- _PASAJE DEL EJERCICIO_
La selva habita en medio de la ciudad

Hacer la chicha tiene su truco. Myriam Guevara lo conoció por lo menos una década atrás mientras recorría la selva con su abuelita y ella le daba una hoja agridulce para que la mastique. Le decía: “Toma para que seas buena mujer y hagas chumar  al hombre”. Ahora, cuando ya tiene sus hijos y está casada piensa que esa hoja produce más saliva en las mujeres y que por eso existen algunas que son capaces de hacer una buena bebida y otras a las que se les seca la garganta en medio de la elaboración.

 Ella es parte de un poblado en donde viven 150 familias pertenecientes a diversas etnias amazónicas que decidieron trasladarse de la selva a la ciudad.  Ahora están ubicadas a 15 minutos de la ciudad del Puyo, pero conservan muchas de sus tradiciones. El lugar se llama Ñuncanchalpa. La traducción es nuestra tierra.

- _EXPLORE EL MATERIAL_
[A] Según el pasaje del ejercicio, ¿por qué Myriam Guevara cree que algunas mujeres logran una buena chicha y a otras se les seca la garganta al elaborarla? Explíquelo en una a tres oraciones.
[B] ¿Qué significa el nombre Ñuncanchalpa, según el pasaje del ejercicio?
[C] Continúe el pasaje del ejercicio a partir de su última oración.

- _FILAS MOSTRADAS_

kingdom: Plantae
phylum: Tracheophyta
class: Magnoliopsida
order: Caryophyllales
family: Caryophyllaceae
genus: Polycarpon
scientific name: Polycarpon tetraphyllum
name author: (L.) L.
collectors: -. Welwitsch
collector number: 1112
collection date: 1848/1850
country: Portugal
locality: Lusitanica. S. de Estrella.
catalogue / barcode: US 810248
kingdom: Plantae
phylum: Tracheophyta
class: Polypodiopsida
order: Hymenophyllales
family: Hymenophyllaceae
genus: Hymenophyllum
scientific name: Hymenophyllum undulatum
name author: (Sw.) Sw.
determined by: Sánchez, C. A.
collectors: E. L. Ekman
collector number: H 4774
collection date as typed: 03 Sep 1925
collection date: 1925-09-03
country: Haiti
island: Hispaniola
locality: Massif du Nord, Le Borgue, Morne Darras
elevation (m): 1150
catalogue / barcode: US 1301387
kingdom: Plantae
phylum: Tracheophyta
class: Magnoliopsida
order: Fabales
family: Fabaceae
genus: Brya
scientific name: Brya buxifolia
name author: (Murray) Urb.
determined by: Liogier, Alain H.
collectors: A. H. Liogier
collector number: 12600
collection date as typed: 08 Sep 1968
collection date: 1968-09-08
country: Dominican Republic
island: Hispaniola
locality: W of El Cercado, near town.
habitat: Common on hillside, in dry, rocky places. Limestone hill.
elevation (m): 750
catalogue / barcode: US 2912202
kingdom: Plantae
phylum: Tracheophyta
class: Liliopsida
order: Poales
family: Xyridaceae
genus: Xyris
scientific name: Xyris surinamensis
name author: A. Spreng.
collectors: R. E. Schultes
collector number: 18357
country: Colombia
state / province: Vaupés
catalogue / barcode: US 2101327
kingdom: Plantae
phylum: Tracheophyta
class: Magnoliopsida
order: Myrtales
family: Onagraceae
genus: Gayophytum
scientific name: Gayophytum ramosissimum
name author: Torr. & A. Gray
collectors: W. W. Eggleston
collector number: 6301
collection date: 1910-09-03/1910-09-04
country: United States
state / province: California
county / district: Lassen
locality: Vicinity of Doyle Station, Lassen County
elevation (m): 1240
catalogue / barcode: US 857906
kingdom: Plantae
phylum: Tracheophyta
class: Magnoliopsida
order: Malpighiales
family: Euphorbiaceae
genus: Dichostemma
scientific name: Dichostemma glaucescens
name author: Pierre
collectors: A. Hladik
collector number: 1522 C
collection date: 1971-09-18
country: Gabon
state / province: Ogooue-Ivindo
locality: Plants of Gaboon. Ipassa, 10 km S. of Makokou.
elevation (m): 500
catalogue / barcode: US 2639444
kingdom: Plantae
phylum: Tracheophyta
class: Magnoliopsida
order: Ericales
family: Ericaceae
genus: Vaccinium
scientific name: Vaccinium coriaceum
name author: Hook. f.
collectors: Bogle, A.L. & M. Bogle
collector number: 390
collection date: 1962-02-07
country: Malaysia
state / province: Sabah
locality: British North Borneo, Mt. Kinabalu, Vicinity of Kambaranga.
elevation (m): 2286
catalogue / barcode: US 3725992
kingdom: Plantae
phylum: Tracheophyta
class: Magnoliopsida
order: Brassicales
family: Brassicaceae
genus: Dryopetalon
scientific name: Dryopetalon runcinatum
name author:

- _TAREAS RESUELTAS_
[A] Myriam Guevara piensa que la hoja agridulce que le daba a masticar su abuelita produce más saliva en las mujeres. Por eso, a su juicio, algunas son capaces de hacer una buena bebida y a otras se les seca la garganta en medio de la elaboración.

[B] Significa «nuestra tierra».

[C]
Todo empezó antes de que en el Ecuador circule el dólar. Las jóvenes y los jóvenes indígenas llegaban a la ciudad con el deseo de estudiar, pero no tenían un sitio  en dónde vivir al igual que  quienes  trabajaban  en la ciudad. El problema era que los  arriendos eran caros para su bolsillo y no podían mantener ese ritmo. Los primeros en llegar a la ciudad habían comprado unos terrenos y ellos  llamaron  a otros para que se ubiquen en un terreno baldío. Así fueron llegando cada vez más personas a un área que era propiedad de la comunidad dominicana.

Después consiguieron comprar el terreno de 13 hectáreas, bajo la condición de que todos quienes  habiten allí iban a vivir como en sus comunidades.

Hoy en día algunas cosas han cambiado. Tienen agua, luz  y hasta teléfono a diferencia de antes.  Sin embargo, conservan algunas tradiciones.

El poblado está abierto para los turistas. Lo primero que pueden ver es una gran choza, en donde nunca falta la chicha de yuca mascada por las mujeres del sitio. No aceptarla es una ofensa, no obstante se pueden hacer ciertas concesiones si alguien no está dispuesto a servirse la bebida.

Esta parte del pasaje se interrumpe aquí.